The response from all three models is a JSON object with each model's respective classes paired with the confidence scores. The confidence score is a value between 0 and 1 indicating the model's confidence in the specific class. All scores are normalized to sum to 1.

Note that the models only accept images with three channels (RGB) and do not accept images with an alpha channel (RGBA). Before being passed to the model, the images undergo bilinear interpolation to resize them to 256x256 pixels. The images are then center cropped to 224x224 pixels and normalized using mean=[0.485, 0.456, 0.406] and std=[0.229, 0.224, 0.225].

Examples

Example 1

Retrieving the binary model's crop health prediction for a given image using JavaScript.

const imageData = fs.readFileSync("cocoa.jpg")

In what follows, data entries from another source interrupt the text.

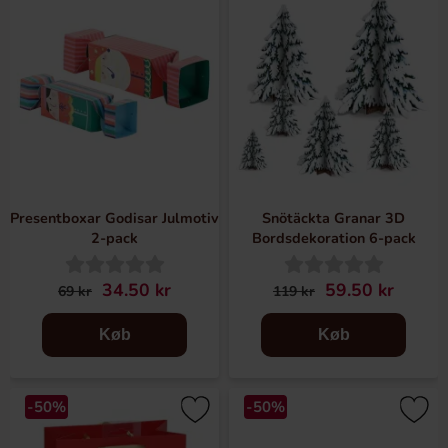
Presentboxar Godisar Julmotiv
Snötäckta Granar 3D
2-pack
Bordsdekoration 6-pack
34.50 kr
59.50 kr
69 kr
119 kr
Køb
Køb
-50%
-50%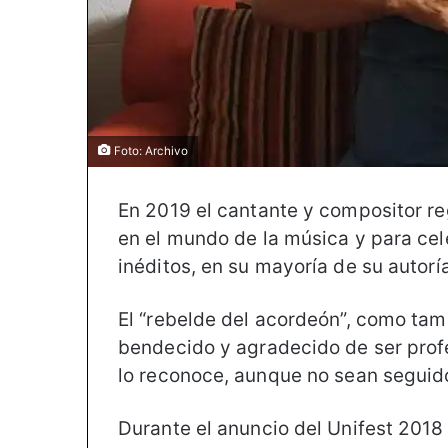
Foto: Archivo
En 2019 el cantante y compositor r
en el mundo de la música y para cel
inéditos, en su mayoría de su autoría
El “rebelde del acordeón”, como tamb
bendecido y agradecido de ser profe
lo reconoce, aunque no sean seguid
Durante el anuncio del Unifest 2018 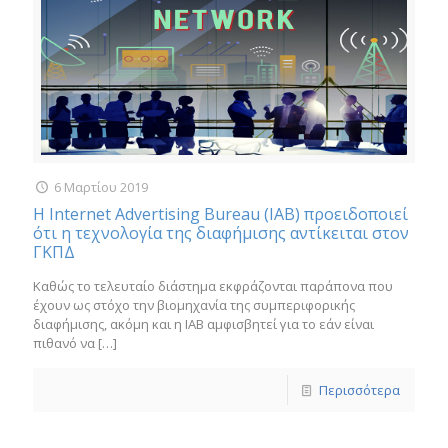
6 Μαρτίου 2019
Η Internet Advertising Bureau (IAB) προειδοποιεί
ότι η τεχνολογία της διαφήμισης αντίκειται στον
ΓΚΠΔ
Καθώς το τελευταίο διάστημα εκφράζονται παράπονα που
έχουν ως στόχο την βιομηχανία της συμπεριφορικής
διαφήμισης, ακόμη και η ΙΑΒ αμφισβητεί για το εάν είναι
πιθανό να
[…]
Περισσότερα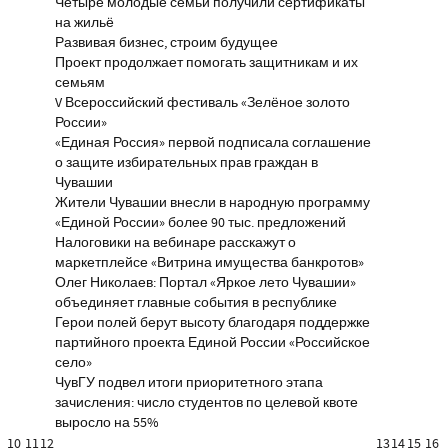
Четыре молодые семьи получили сертификаты
на жильё
Развивая бизнес, строим будущее
Проект продолжает помогать защитникам и их
семьям
V Всероссийский фестиваль «Зелёное золото
России»
«Единая Россия» первой подписала соглашение
о защите избирательных прав граждан в
Чувашии
Жители Чувашии внесли в народную программу
«Единой России» более 90 тыс. предложений
Налоговики на вебинаре расскажут о
маркетплейсе «Витрина имущества банкротов»
Олег Николаев: Портал «Яркое лето Чувашии»
объединяет главные события в республике
Герои полей берут высоту благодаря поддержке
партийного проекта Единой России «Российское
село»
ЧувГУ подвел итоги приоритетного этапа
зачисления: число студентов по целевой квоте
выросло на 55%
10
11
12
13
14
15
16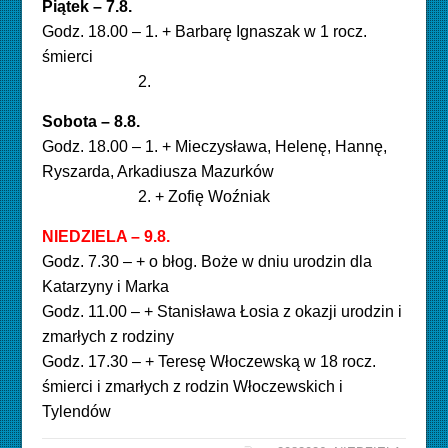
Piątek – 7.8
.
Godz. 18.00 – 1. + Barbarę Ignaszak w 1 rocz.
śmierci
2.
Sobota – 8.8.
Godz. 18.00 – 1. + Mieczysława, Helenę, Hannę,
Ryszarda, Arkadiusza Mazurków
2. + Zofię Woźniak
NIEDZIELA – 9.8
.
Godz. 7.30 – + o błog. Boże w dniu urodzin dla
Katarzyny i Marka
Godz. 11.00 – + Stanisława Łosia z okazji urodzin i
zmarłych z rodziny
Godz. 17.30 – + Teresę Włoczewską w 18 rocz.
śmierci i zmarłych z rodzin Włoczewskich i
Tylendów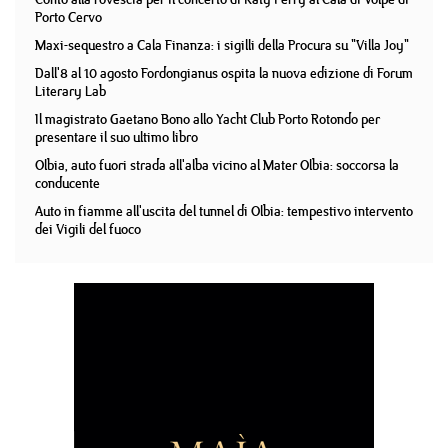
Porto Cervo
Maxi-sequestro a Cala Finanza: i sigilli della Procura su "Villa Joy"
Dall'8 al 10 agosto Fordongianus ospita la nuova edizione di Forum
Literary Lab
Il magistrato Gaetano Bono allo Yacht Club Porto Rotondo per
presentare il suo ultimo libro
Olbia, auto fuori strada all'alba vicino al Mater Olbia: soccorsa la
conducente
Auto in fiamme all'uscita del tunnel di Olbia: tempestivo intervento
dei Vigili del fuoco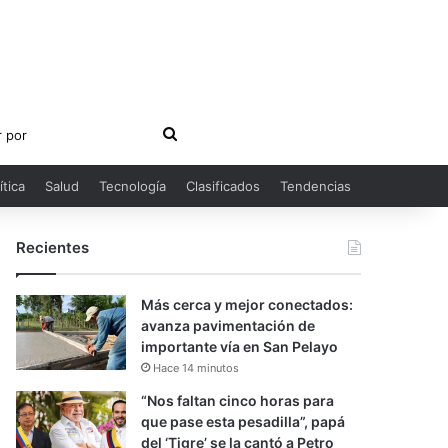
Buscar
por
ítica
Salud
Tecnología
Clasificados
Tendencias
Recientes
Más cerca y mejor conectados:
avanza pavimentación de
importante vía en San Pelayo
Hace 14 minutos
“Nos faltan cinco horas para
que pase esta pesadilla”, papá
del ‘Tigre’ se la cantó a Petro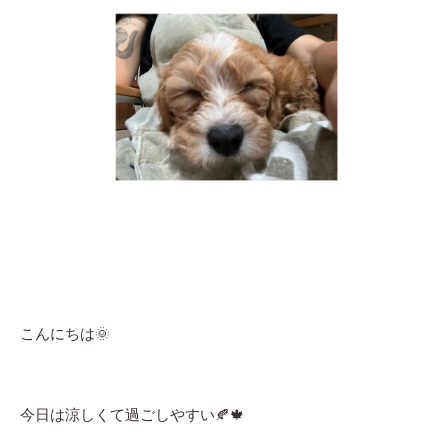
こんにちは🌞
今日は涼しくて過ごしやすい🍂🍁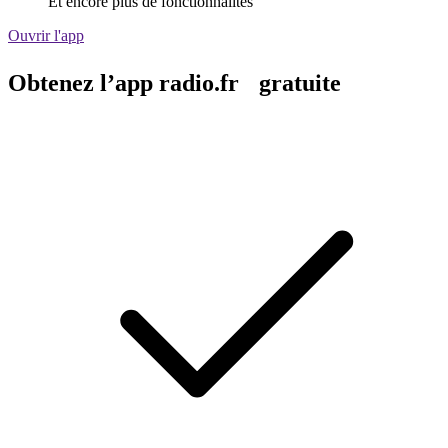
Et encore plus de fonctionnalités
Ouvrir l'app
Obtenez l’app radio.fr gratuite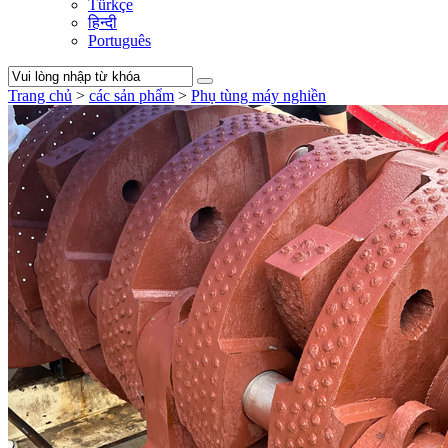
Türkçe
हिन्दी
Português
Trang chủ
>
các sản phẩm
>
Phụ tùng máy nghiền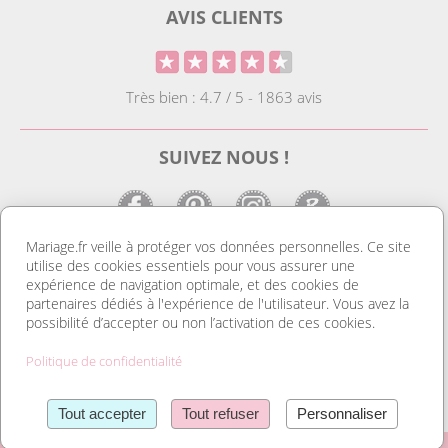
AVIS CLIENTS
Très bien : 4.7 / 5 - 1863 avis
SUIVEZ NOUS !
Mariage.fr veille à protéger vos données personnelles. Ce site
utilise des cookies essentiels pour vous assurer une
LE SITE DE LA DECO MARIAGE
expérience de navigation optimale, et des cookies de
partenaires dédiés à l'expérience de l'utilisateur. Vous avez la
Notre site est le spécialiste de la décoration mariage. Vous
possibilité d’accepter ou non l’activation de ces cookies.
trouverez des idées de déco pas cher ainsi que des housses de
chaise et des tentures. Nous avons le plus grand choix de
Politique de confidentialité
marque place et de porte nom. Tout pour réussir une
organisation mariage au top et un mariage discount. Découvrez
Lire la suite
également notre gamme de livres d’or, et d’urnes pas cher. Sans
Tout accepter
Tout refuser
Personnaliser
oublier nos dragées mariage et nos contenants à dragées et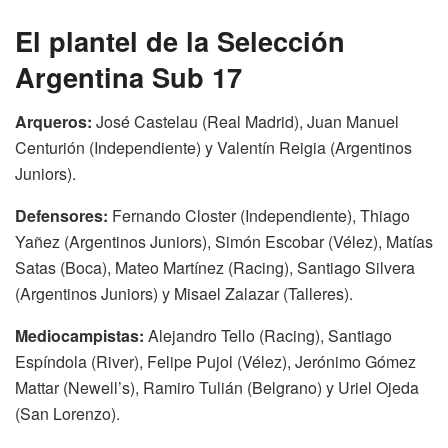
El plantel de la Selección
Argentina Sub 17
Arqueros:
José Castelau (Real Madrid), Juan Manuel
Centurión (Independiente) y Valentín Reigia (Argentinos
Juniors).
Defensores:
Fernando Closter (Independiente), Thiago
Yañez (Argentinos Juniors), Simón Escobar (Vélez), Matías
Satas (Boca), Mateo Martínez (Racing), Santiago Silvera
(Argentinos Juniors) y Misael Zalazar (Talleres).
Mediocampistas:
Alejandro Tello (Racing), Santiago
Espíndola (River), Felipe Pujol (Vélez), Jerónimo Gómez
Mattar (Newell’s), Ramiro Tulián (Belgrano) y Uriel Ojeda
(San Lorenzo).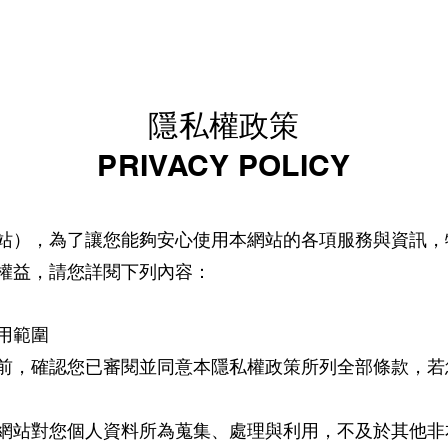
隱私權政策
PRIVACY POLICY
站），為了讓您能夠安心使用本網站的各項服務與資訊，
權益，請您詳閱下列內容：
用範圍
前，確認您已審閱並同意本隱私權政策所列全部條款，若
網站對您個人資料所為蒐集、處理與利用，不及於其他非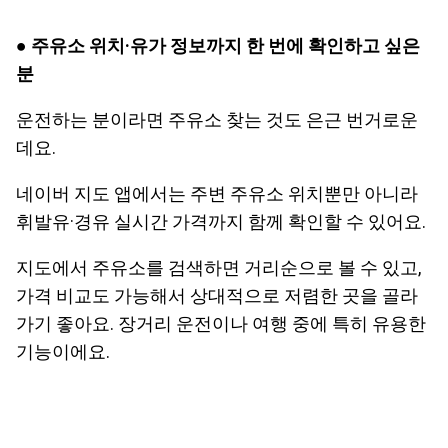
● 주유소 위치·유가 정보까지 한 번에 확인하고 싶은
분
운전하는 분이라면 주유소 찾는 것도 은근 번거로운
데요.
네이버 지도 앱에서는 주변 주유소 위치뿐만 아니라
휘발유·경유 실시간 가격까지 함께 확인할 수 있어요.
지도에서 주유소를 검색하면 거리순으로 볼 수 있고,
가격 비교도 가능해서 상대적으로 저렴한 곳을 골라
가기 좋아요. 장거리 운전이나 여행 중에 특히 유용한
기능이에요.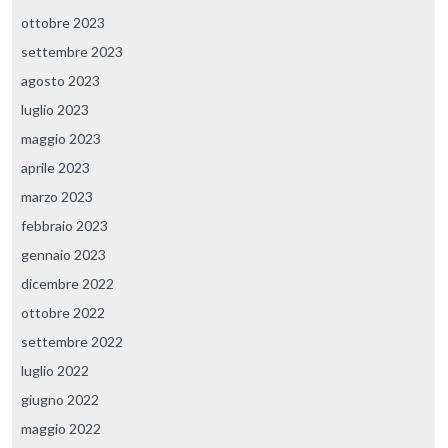
ottobre 2023
settembre 2023
agosto 2023
luglio 2023
maggio 2023
aprile 2023
marzo 2023
febbraio 2023
gennaio 2023
dicembre 2022
ottobre 2022
settembre 2022
luglio 2022
giugno 2022
maggio 2022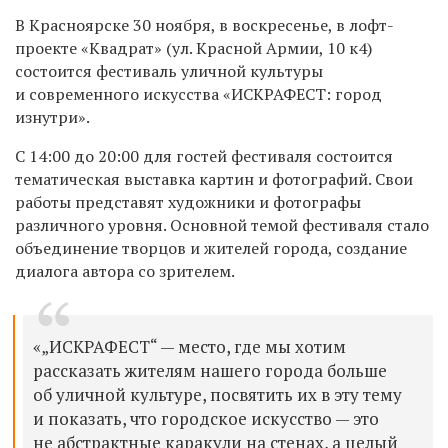
В Красноярске 30 ноября, в воскресенье, в лофт-
проекте «Квадрат» (ул. Красной Армии, 10 к4)
состоится фестиваль уличной культуры
и современного искусства «ИСКРАФЕСТ: город
изнутри».
С 14:00 до 20:00 для гостей фестиваля состоится
тематическая выставка картин и фотографий. Свои
работы представят художники и фотографы
различного уровня. Основной темой фестиваля стало
объединение творцов и жителей города, создание
диалога автора со зрителем.
«„ИСКРАФЕСТ“ — место, где мы хотим
рассказать жителям нашего города больше
об уличной культуре, посвятить их в эту тему
и показать, что городское искусство — это
не абстрактные каракули на стенах, а целый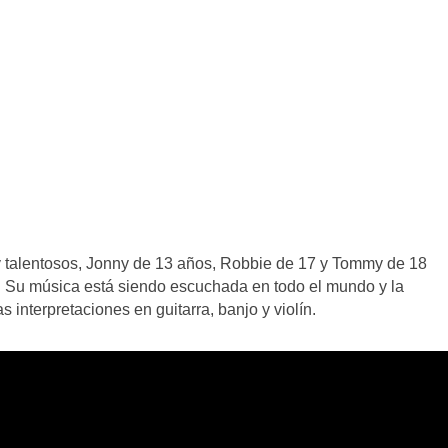
 talentosos, Jonny de 13 años, Robbie de 17 y Tommy de 18
 Su música está siendo escuchada en todo el mundo y la
 interpretaciones en guitarra, banjo y violín.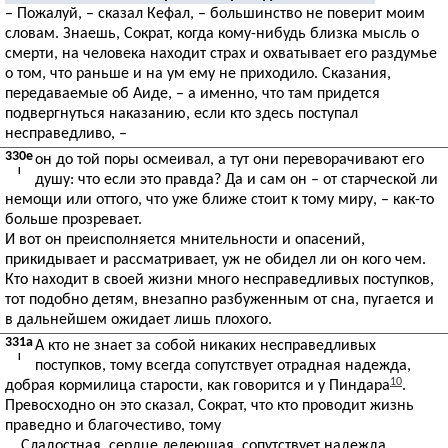
– Пожалуй, – сказал Кефал, – большинство не поверит моим
словам. Знаешь, Сократ, когда кому-нибудь близка мысль о
смерти, на человека находит страх и охватывает его раздумье
о том, что раньше и на ум ему не приходило. Сказания,
передаваемые об Аиде, – а именно, что там придется
подвергнуться наказанию, если кто здесь поступал
несправедливо, –
330e
он до той поры осмеивал, а тут они переворачивают его
I
душу: что если это правда? Да и сам он – от старческой ли
немощи или оттого, что уже ближе стоит к тому миру, – как-то
больше прозревает.
И вот он преисполняется мнительности и опасений,
прикидывает и рассматривает, уж не обидел ли он кого чем.
Кто находит в своей жизни много несправедливых поступков,
тот подобно детям, внезапно разбуженным от сна, пугается и
в дальнейшем ожидает лишь плохого.
331a
А кто не знает за собой никаких несправедливых
I
поступков, тому всегда сопутствует отрадная надежда,
10
добрая кормилица старости, как говорится и у Пиндара
.
Превосходно он это сказал, Сократ, что кто проводит жизнь
праведно и благочестиво, тому
Сладостная, сердце лелеющая, сопутствует надежда,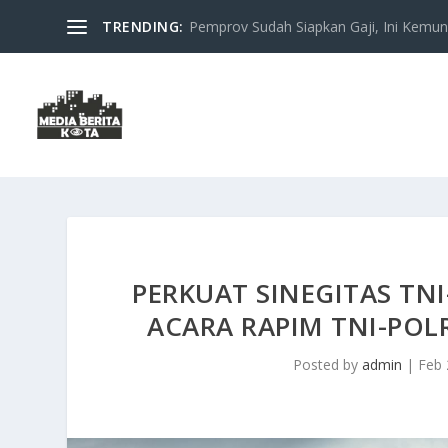
TRENDING:
Pemprov Sudah Siapkan Gaji, Ini Kemung
PERKUAT SINEGITAS TNI
ACARA RAPIM TNI-POLR
Posted by
admin
|
Feb 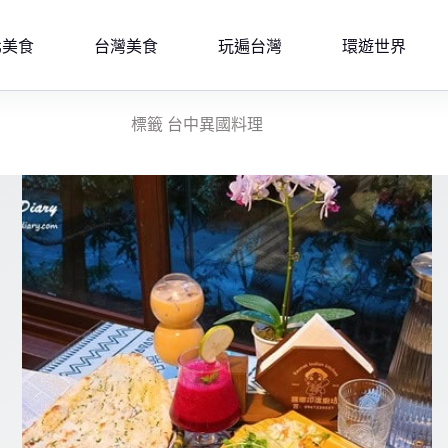
北美食
台灣美食
玩遍台灣
環遊世界
標籤
台中異國料理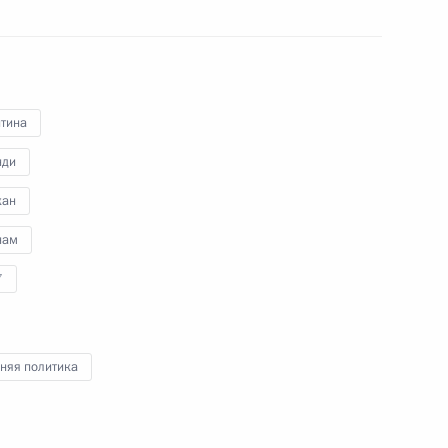
26 июля 2011 года
Аудио, 6 мин.
нтина
нди
кан
нам
7
Встреча с руководителями
няя политика
профсоюзных организаций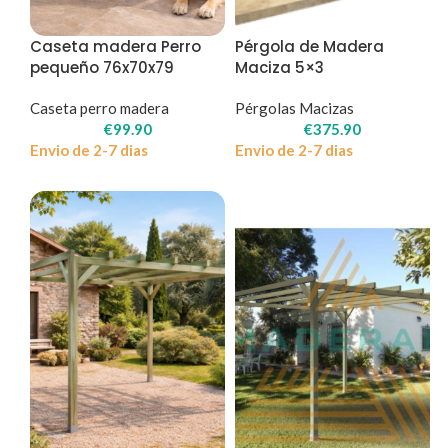
Caseta madera Perro
Pérgola de Madera
pequeño 76x70x79
Maciza 5×3
Caseta perro madera
Pérgolas Macizas
€
99.90
€
375.90
Envio de 2-7 dias
Envio de 2-7 dias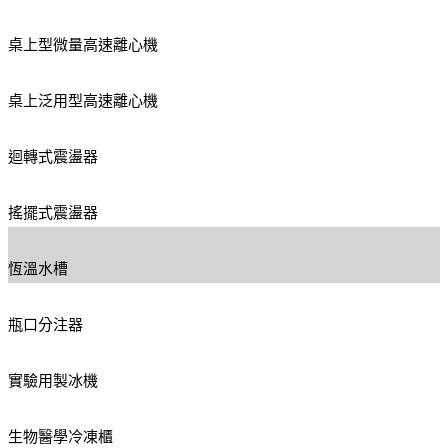
桌上型微量高速離心機
桌上泛用型高速離心機
迴轉式震盪器
搖擺式震盪器
恆溫水槽
瓶口分注器
實驗用製冰機
生物醫學冷凍櫃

// Get the binary model prediction for image cocoa.jpg
// passed as a binary file in the request body
fetch.then(async (fetch) => {
	const response_binary = await fetch(
		"https://api-test.openepi.io/crop-health/predictions/binary",
		{
			method: "POST",
			body: imageData,
		}
	)
	const data_binary = await response_binary.json()
	// Print the prediction for the healthy class
	console.log(data_binary.HLT)
})

Example 2

Retrieving the single-HLT model's crop health prediction for a given image using Python.

from httpx import Client

# Open the image file as a binary file
with open("cocoa.jpg", "rb") as image_file:
    image_bytes = image_file.read()

with Client() as client:
    # Get the single-HLT model prediction for image cocoa.jpg 
    # passed as a binary file in the request body
    response_single = client.post(
        url="https://api-test.openepi.io/crop-health/predictions/single-HLT",
        content=image_bytes,
    )

    data_single = response_single.json()
    # Print the prediction for the CBSD class
    print(data_single["CBSD"])

Example 3

Retrieving the multi-HLT model's crop health prediction for a given image using JavaScript.

const imageData = fs.readFileSync("cocoa.jpg")

// Get the multi-HLT model prediction for image cocoa.jpg
// passed as a binary file in the request body
fetch.then(async (fetch) => {
	const response_multi = await fetch(
		"https://api-test.openepi.io/crop-health/predictions/multi-HLT",
		{
			method: "POST",
			body: imageData,
		}
	)
	const data_multi = await response_multi.json()
	// Print the prediction for the MLN_maize class
	console.log(data_multi.MLN_maize)
})